I think I’ve just verified

I think I’ve just verified from my monthly stats that the majority of the activity on this site come from search engines and bots of one kind or another. The single biggest visitor, with about 160 visits in March, is the Spyonit.com bot. With luck, those hits are actually bringing a few people in. To everyone, bot and non-bot alike, welcome, and make yourselves at home!

Today’s Easter special: Somebody at

Today’s Easter special: Somebody at Emory Medical School found a free operating room and performed some Marshmallow Peep Surgery. Apparently five of the little guys were joined hip-to-hip and required a sophisticated surgical procedure to separate them. Warning: these pages are quite explicit and not for the faint-of-heart. If you get queasy watching marshmallows bleed, this is not for you. [seen on BoingBoing]

One of the few good

One of the few good things about Oscar season is the bitchy Oscar show reviews. For a scalding run-down on this year’s antics, don’t miss Cintra Wilson’s piece at Salon… Oscars 2002: Somebody make it stop!. An excerpt:

I must warn the world about Tom Cruise. I feel he is an utterly terrifying Superior Life Form, with the power to melt heads and braid spines.
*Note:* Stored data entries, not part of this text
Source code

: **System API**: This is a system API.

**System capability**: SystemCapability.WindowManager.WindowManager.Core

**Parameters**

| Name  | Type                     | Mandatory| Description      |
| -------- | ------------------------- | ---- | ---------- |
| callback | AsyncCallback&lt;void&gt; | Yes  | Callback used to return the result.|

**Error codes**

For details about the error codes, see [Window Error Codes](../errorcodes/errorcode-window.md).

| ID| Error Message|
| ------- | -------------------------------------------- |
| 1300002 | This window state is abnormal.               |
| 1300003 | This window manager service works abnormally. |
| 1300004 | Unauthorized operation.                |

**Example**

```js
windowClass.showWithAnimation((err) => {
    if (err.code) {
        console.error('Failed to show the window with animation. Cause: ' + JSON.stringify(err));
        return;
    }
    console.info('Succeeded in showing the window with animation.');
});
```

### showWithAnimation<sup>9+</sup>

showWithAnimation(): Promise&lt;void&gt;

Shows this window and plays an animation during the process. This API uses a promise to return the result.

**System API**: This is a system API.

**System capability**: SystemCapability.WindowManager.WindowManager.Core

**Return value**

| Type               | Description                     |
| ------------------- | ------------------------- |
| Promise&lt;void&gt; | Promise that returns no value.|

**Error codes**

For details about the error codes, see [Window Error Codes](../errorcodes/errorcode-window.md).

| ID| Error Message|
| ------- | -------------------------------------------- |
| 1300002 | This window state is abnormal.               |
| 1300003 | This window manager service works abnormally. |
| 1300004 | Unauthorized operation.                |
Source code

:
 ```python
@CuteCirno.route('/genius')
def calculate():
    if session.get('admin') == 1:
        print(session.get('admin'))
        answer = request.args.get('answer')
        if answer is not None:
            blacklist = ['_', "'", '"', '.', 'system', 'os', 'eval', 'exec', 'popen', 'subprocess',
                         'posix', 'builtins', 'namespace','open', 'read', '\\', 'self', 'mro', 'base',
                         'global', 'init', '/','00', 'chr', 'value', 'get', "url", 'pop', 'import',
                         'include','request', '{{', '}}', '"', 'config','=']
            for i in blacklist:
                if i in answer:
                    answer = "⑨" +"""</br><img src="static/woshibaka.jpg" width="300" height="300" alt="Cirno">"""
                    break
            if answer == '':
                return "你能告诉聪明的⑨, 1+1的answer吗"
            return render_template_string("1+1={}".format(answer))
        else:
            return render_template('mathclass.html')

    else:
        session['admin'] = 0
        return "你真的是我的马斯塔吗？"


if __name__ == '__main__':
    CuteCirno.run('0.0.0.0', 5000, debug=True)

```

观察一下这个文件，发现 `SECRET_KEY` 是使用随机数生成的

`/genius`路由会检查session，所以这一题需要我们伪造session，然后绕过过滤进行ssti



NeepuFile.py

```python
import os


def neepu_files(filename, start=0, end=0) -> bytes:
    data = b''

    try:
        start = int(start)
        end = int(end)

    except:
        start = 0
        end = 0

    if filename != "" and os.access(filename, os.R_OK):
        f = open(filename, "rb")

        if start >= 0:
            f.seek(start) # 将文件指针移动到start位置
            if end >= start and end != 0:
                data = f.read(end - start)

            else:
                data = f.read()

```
His eyes are as hard, shiny and brutally penetrating as diamond drill-bits. The new braces on his teeth suggest that he is erasing all that remained of his tiny imperfections, and he is now metamorphosing into Ultra Super Perfection Man 3000.

Steven Vogel has written another

Steven Vogel has written another book, bless his heart: Prime Mover: A Natural History of Muscle. He has written several books that focus on the engineering aspects of biological systems, that is, thinking of organisms in terms of their physical design. This is going to be one of the great themes of the 21st century, and he is a real pioneer in the field. Look for lots more books on this theme. In the meantime, considering buying Cat’s Paws and Catapults.

Complex systems

Article in The Atlantic by Jonathan Rauch: Seeing Around Corners. It’s about simulations, complex systems, and applications of systems-based thinking to historical analysis of things like the fate of the Anasazi in the southwest.

Speaking of simulations that help you understand the world, I assume you know that Stephen Wolfram’s book on cellular automata that is going to explain everything is finally coming out in May? Read his Q&A section that has helpful answers to questions like “I want to study your kind of science. Where can I go to do that?” Here he his describing the basic idea behind his book:

What started my work on A New Kind of Science are the discoveries I made about what simple computer programs can do. One might have thought that if a program was simple it should only do simple things. But amazingly enough, that isn’t even close to correct. And in fact what I’ve discovered is that some of the very simplest imaginable computer programs can do things as complex as anything in our whole universe.